• _SELECTED PASSAGE_:
—————
When a voltage between the live wire terminal L1 and the neutral wire terminal N of the AC input interface 12 is 120V, the AC input interface 12 can realize a two-phase input. In an embodiment, transmission is carried out through two live wires and one neutral wire. A phase difference of a voltage between the two live wires is 180 degrees. One of the two live wires is connected to the first AC/DC conversion module 14 a, and another one of the two live wires is connected to the second AC/DC conversion module 14 b. When the first sub-switch and the second sub-switch are closed, a voltage between the live wire terminal L1 of the first AC/DC conversion module 14 a and the live wire terminal L2 of the second AC/DC conversion module 14 b is 240V, and power is supplied to the battery module 18. That is, when the first switch 24 is turned on, the power supply circuit 10 can realize the two-phase charging function for the battery module 18, and the input to the battery module 18 has a higher voltage and output current. In this way, a faster charging speed can be provided.
When the first switch 24 is turned off, the power supply circuit 10 realizes the above-mentioned function of supplying the power to the AC output interface 16.
In some embodiments, the power supply circuit 10 further includes a second switch 26 disposed between the first AC output interface 16 a and the second AC output interface 16 b. The second switch 26 is configured to enable the first AC output interface 16 a to be in conduction with or to be not in conduction with the second AC output interface 16 b. When the second switch 26 is turned on, the first AC output interface 16 a and the second AC output interface 16 b are simultaneously powered by the AC input interface 12.
In this way, the first AC output interface 16 a and the second AC output interface 16 b can simultaneously serve as the online UPS interfaces or the standby UPS interfaces.
—————
• _DATASET SECTION_:
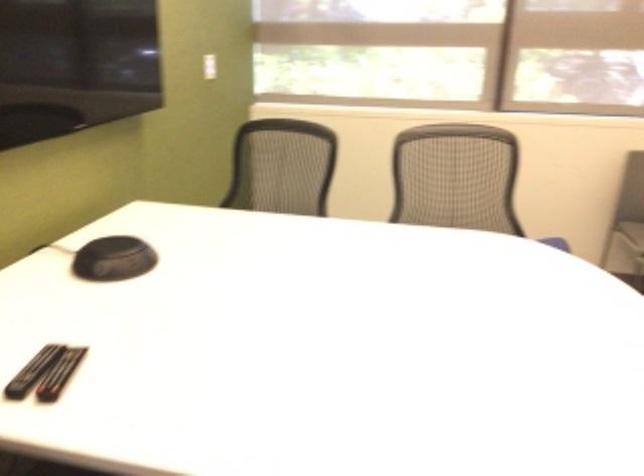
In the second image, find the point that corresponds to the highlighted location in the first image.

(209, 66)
—————
For each statement below, say yes or no to whether it agrees with the power supply circuit passage, and quote the passage's words that decide it. (a) The voltage between the two live wires has a phase difference of 90 degrees. (b) With the first switch 24 turned off, the power supply circuit 10 supplies power to the AC output interface 16. (c) The second switch 26 sits between the first AC/DC conversion module 14 a and the second AC/DC conversion module 14 b.

(a) No: "A phase difference of a voltage between the two live wires is 180 degrees."
(b) Yes: "When the first switch 24 is turned off, the power supply circuit 10 realizes the above-mentioned function of supplying the power to the AC output interface 16."
(c) No: "a second switch 26 disposed between the first AC output interface 16 a and the second AC output interface 16 b"